Every record that follows should be output exactly as it is given.

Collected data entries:
[Start of section]
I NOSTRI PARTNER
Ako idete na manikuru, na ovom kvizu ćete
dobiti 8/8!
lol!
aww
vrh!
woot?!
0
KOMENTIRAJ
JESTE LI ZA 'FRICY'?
[End of section]
→ **TASK RESULT**
I NOSTRI PARTNER
Ako idete na manikuru, na ovom kvizu ćete
dobiti 8/8!
lol!
aww
vrh!
woot?!
0
KOMENTIRAJ
JESTE LI ZA 'FRICY'?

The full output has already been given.